Etienne JOVIGNOT est décédé le 18 septembre 2011 à DIJON, à l’âge de 87 ans. Ses obsèques ont eu lieu à l’église St. Michel de Dijon le 22 septembre. Il repose en paix au cimetière familial de Sainte Marie sur Ouche.
La délégation CNAHES-Lorraine qui s’est déplacée en région voisine s’est associé à tous ceux qui ont pu faire le déplacement pour saluer le grand homme que fut Etienne JOVIGNOT pour le secteur de l’Enfance Inadaptée et l’accompagner dans sa dernière demeure.
Ancien directeur du Centre d’observation de Chenôve en Côte d’Or, puis premier directeur de l’École d’éducateurs de Dijon (que j’ai eu l’honneur d’ouvrir avec lui comme étudiant à l’époque), Etienne JOVIGNOT a été un travailleur infatigable dans l’exigence de la mise en place du diplôme d’État et de l’évolution d’une formation professionnelle de qualité pour les éducateurs.
Sa dernière intervention publique a eu lieu à NANCY, dans les locaux de l’IRTS de Lorraine, lors des journées d’étude 2008 du CNAHES sur « la rééducation des filles ».
Pierre LALIRE en qualité d’ami de longue date et au nom du CNAHES lui a rendu un juste hommage public lors de ses obsèques. Je vous engage à lire ce texte ci-aprés qui rend bien compte de la grande richesse de cette personnalité.
Jacques BERGERET, délégué CNAHES-Lorraine
*
Etienne, mon vieil ami septembre 2011
J’ose prendre la parole pour ce dernier A Dieu, alors que d’autres compétences auraient su mieux que moi, mettre en valeur ce que tu as réalisé dans ta vie; tu m’as fait promettre, à plusieurs reprises, de dire « deux mots » le jour de tes obsèques; mais tu n’avais pas imaginé l’exercice difficile d’avoir à résumer en deux mots, le travail et les activités initiés par un homme créatif, intelligent et dont l’esprit est sans cesse en recherche pour développer, améliorer ce qu’il a mis en chantier! Je tente de répondre fidèlement à ta demande mais ce sera peut-être long !
Tu es né en Janvier 1924, à Grenoble, mais la situation familiale t’a fait découvrir en 1938 Sainte Marie-sur-Ouche où ton frère était le curé; en septembre 1944 alors que le village était soudainement occupé par des éléments de l’armée allemande en déroute qui avaient déjà tué dix personnes et incendié des maisons, tu as fait la liaison entre l’armée et la population qui devait s’enfuir. A plusieurs reprises tu as pu temporiser, éviter une intervention violente de l‘armée, alors que ta famille prodiguait des soins à des soldats sérieusement blessés, une partie de la population a pu fuir pendant ce temps dans les bois environnants. Quelques années après, tu es revenu fréquemment animer des activités paroissiales
Je te connaissais pour avoir participé avec toi à un stage de formation de moniteur de colonies de vacances au château de Lantenay, au mois de juillet 1944 . Je t’ai retrouvé à Dijon, le 13 septembre, devant la Porte Guillaume, deux jours après la libération de la ville, tu portais l’uniforme de la 1ère Armée Française: tu venais de t’engager, comme infirmier, et tu partais sur la Franche Comté, la campagne d’Alsace et l’Allemagne; nous nous sommes dit « au revoir » ou adieu », je ne sais plus!

Travail à faire:
1. Recopiez le passage de l'hommage à Etienne Jovignot qui va de « Sa dernière intervention » à « de cette personnalité. ».
2. Répondez aux questions suivantes d'après l'hommage à Etienne Jovignot.
(a) À quel âge Etienne Jovignot est-il décédé ?
(b) Dans quelle ville a eu lieu sa dernière intervention publique ?
(c) En quel mois et en quelle année est-il né ?

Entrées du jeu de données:
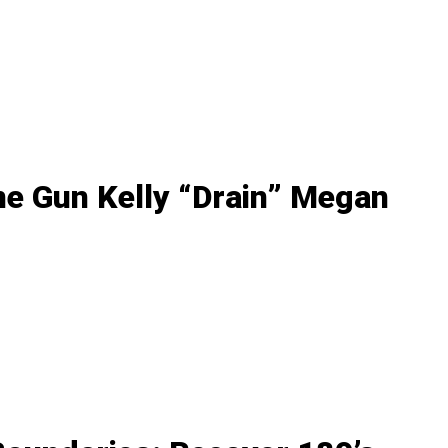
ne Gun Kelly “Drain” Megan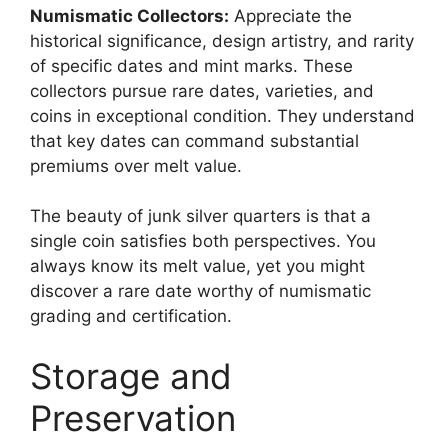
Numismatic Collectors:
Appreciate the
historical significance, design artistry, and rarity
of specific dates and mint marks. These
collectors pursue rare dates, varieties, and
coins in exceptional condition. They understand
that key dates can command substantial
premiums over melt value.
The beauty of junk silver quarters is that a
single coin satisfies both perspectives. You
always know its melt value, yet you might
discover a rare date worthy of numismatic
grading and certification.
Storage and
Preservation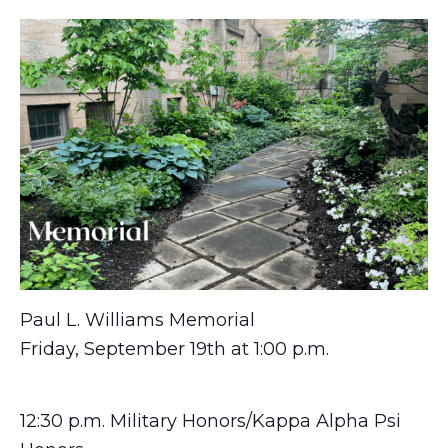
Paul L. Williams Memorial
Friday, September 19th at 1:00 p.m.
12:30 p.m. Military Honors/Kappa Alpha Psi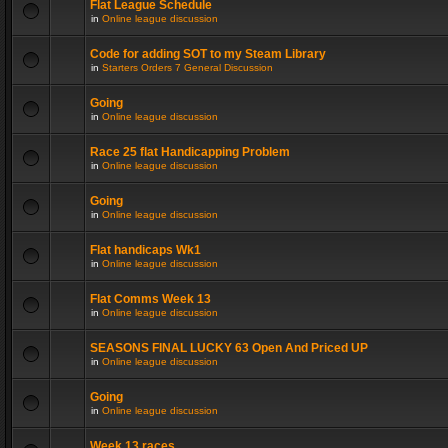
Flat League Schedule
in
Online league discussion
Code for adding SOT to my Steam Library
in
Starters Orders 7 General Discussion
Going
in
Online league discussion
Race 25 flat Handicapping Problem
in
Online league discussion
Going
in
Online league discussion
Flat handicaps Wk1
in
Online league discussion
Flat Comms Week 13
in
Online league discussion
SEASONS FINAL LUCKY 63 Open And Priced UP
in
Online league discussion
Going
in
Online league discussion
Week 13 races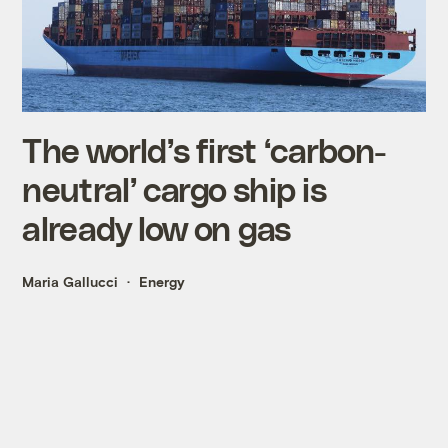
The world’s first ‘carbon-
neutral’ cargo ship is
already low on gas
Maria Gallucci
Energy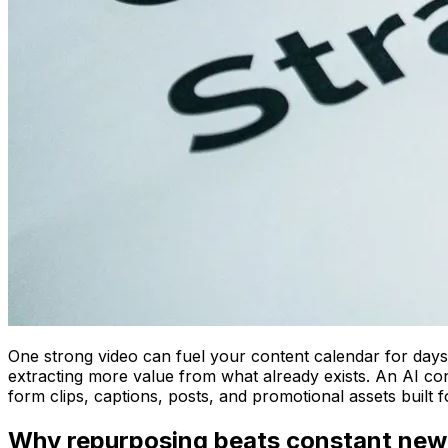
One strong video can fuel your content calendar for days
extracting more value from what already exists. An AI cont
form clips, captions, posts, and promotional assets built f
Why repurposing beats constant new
==
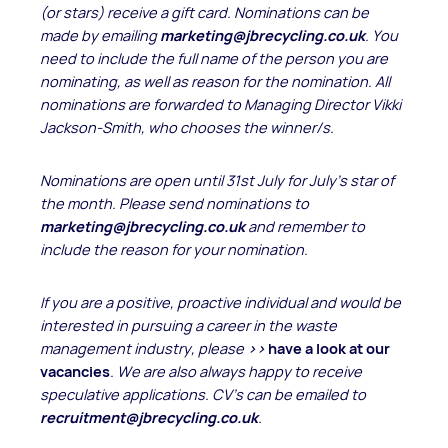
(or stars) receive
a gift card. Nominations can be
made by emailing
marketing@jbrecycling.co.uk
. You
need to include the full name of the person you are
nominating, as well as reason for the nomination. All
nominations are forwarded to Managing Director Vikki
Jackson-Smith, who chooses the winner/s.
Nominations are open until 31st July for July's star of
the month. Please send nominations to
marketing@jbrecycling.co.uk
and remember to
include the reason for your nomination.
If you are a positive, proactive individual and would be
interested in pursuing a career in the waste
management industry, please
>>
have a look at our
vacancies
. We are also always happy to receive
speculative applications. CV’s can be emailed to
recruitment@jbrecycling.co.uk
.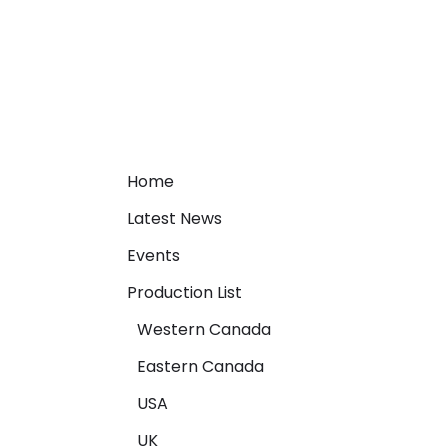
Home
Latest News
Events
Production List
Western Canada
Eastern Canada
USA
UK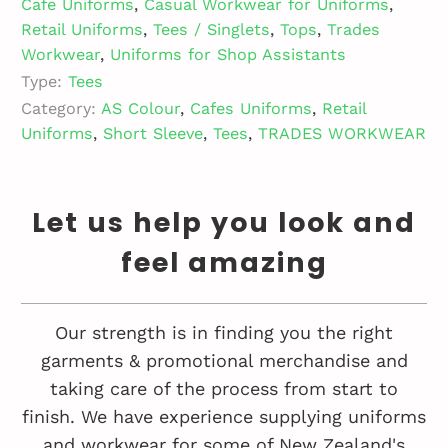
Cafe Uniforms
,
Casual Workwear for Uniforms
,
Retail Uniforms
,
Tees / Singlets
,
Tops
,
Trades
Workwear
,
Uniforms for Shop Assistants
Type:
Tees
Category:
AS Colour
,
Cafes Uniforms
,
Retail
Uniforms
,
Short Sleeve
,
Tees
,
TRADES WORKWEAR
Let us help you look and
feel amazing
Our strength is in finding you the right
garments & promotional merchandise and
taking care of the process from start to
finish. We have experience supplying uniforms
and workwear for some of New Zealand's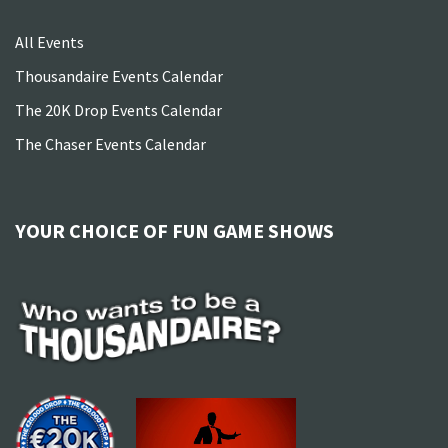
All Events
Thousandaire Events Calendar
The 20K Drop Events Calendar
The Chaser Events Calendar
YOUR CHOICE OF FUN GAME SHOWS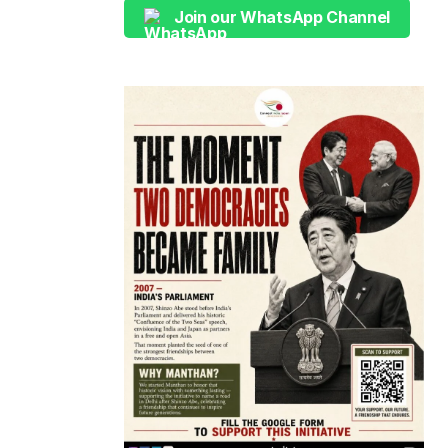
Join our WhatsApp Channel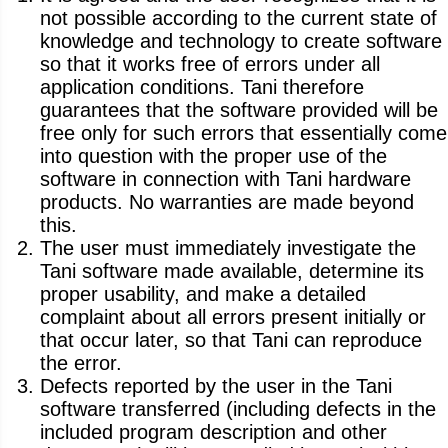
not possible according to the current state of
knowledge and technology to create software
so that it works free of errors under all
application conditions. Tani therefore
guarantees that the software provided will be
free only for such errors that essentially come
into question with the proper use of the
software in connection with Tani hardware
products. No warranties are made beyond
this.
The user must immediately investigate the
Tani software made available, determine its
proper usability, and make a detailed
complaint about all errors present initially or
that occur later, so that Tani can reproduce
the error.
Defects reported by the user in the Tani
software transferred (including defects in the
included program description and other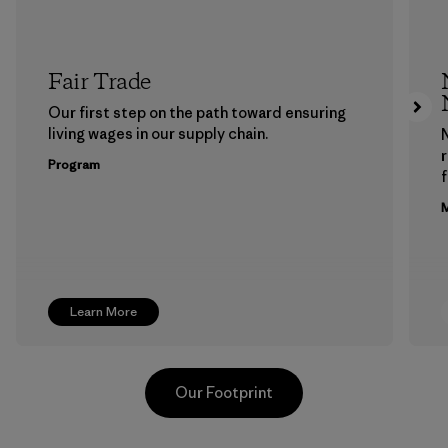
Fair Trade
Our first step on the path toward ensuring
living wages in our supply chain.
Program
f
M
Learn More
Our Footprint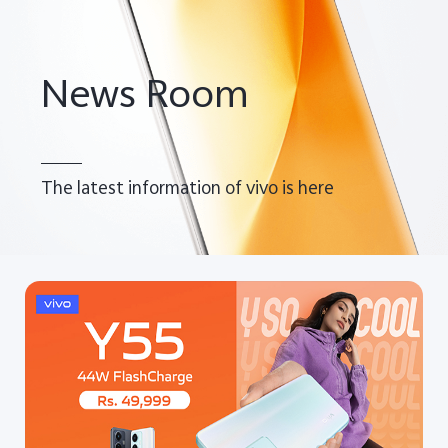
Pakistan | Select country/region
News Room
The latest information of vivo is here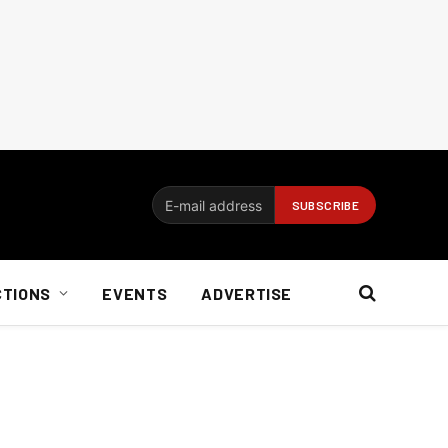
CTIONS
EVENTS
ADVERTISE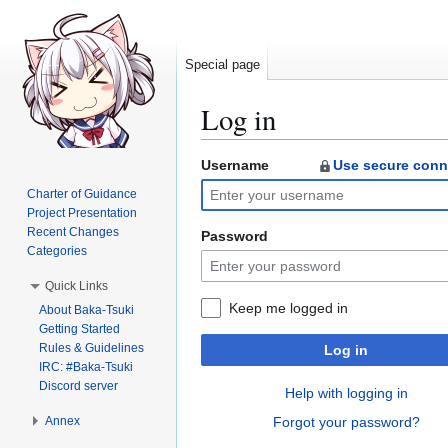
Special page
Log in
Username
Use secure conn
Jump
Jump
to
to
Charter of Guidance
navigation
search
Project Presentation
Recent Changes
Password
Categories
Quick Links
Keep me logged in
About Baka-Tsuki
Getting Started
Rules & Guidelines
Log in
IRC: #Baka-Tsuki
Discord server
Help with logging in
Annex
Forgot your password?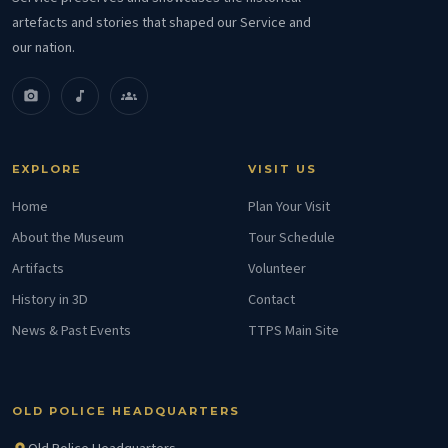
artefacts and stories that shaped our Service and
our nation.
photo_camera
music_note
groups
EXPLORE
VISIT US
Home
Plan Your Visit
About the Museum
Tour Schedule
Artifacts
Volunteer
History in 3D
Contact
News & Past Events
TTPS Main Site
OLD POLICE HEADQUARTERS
==
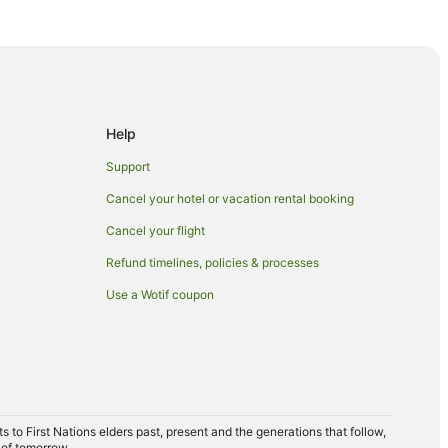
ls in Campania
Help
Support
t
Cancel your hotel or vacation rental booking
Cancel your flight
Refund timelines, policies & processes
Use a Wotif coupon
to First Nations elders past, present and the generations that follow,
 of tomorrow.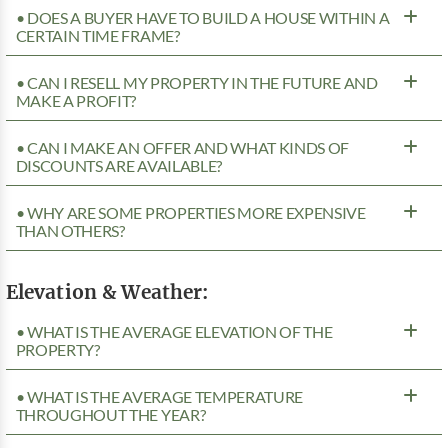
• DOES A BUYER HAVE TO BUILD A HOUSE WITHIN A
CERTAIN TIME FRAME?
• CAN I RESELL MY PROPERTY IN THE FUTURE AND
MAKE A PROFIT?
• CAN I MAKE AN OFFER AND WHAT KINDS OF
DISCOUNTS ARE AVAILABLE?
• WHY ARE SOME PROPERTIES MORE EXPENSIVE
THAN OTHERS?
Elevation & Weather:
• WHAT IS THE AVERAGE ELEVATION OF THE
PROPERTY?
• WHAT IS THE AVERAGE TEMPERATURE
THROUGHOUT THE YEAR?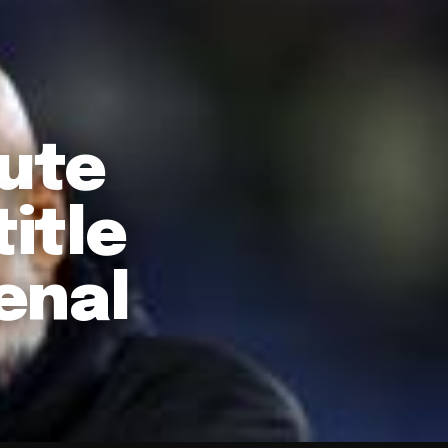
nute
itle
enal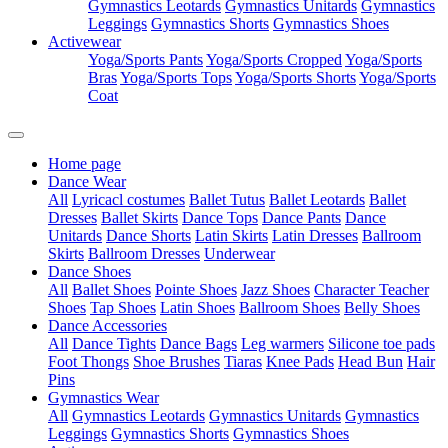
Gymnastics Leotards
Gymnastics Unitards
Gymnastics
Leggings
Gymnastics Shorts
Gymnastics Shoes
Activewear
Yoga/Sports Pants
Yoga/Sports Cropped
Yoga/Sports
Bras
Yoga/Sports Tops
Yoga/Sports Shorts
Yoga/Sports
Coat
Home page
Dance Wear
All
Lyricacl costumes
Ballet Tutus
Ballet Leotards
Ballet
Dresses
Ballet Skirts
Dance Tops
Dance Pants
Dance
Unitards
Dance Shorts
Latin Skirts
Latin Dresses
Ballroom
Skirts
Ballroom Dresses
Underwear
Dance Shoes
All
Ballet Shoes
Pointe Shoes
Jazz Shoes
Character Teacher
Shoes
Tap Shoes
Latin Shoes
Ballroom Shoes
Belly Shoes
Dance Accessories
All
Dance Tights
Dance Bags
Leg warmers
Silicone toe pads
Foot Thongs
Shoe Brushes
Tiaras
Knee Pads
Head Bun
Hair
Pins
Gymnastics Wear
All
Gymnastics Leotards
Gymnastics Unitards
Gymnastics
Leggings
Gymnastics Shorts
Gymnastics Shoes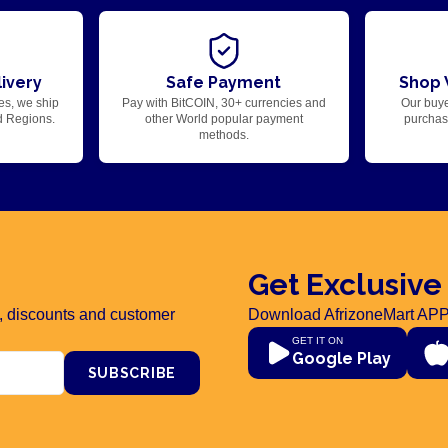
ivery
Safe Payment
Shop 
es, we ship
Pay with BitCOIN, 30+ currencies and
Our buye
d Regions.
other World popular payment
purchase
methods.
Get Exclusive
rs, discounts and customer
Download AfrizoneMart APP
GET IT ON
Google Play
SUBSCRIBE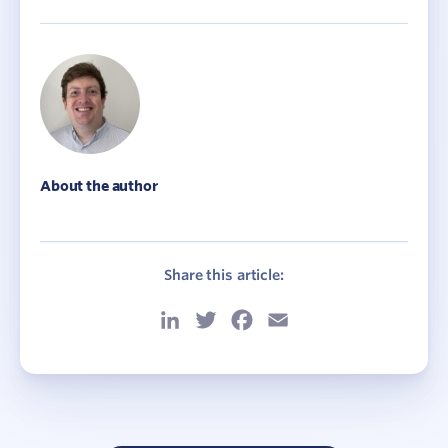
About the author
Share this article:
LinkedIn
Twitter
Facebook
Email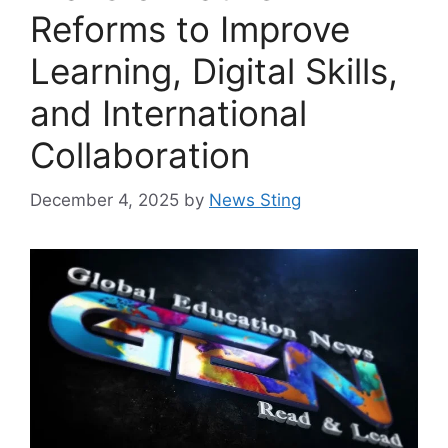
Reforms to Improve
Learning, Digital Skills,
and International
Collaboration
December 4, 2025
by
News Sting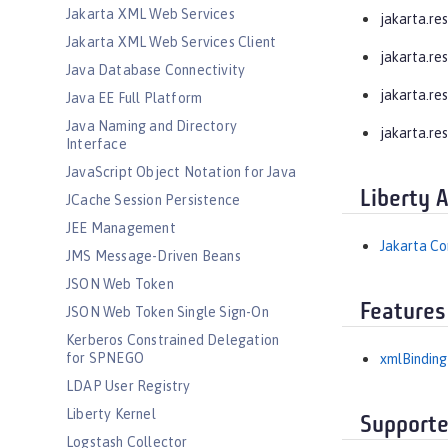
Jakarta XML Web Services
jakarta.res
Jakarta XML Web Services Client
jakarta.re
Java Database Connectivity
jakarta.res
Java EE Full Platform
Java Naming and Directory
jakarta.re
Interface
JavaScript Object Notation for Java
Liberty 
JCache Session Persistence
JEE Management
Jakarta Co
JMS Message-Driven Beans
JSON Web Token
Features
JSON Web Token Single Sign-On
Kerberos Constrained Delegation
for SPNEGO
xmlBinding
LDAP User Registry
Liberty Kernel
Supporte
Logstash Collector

Réponses numérotées:
1.
Sa dernière intervention publique a eu lieu à NANCY, dans les locaux de l’IRTS de Lorraine, lors des journées d’étude 2008 du CNAHES sur « la rééducation des filles ».
Pierre LALIRE en qualité d’ami de longue date et au nom du CNAHES lui a rendu un juste hommage public lors de ses obsèques. Je vous engage à lire ce texte ci-aprés qui rend bien compte de la grande richesse de cette personnalité.

2.
(a) Il est décédé à l'âge de 87 ans.
(b) Elle a eu lieu à Nancy.
(c) Il est né en janvier 1924.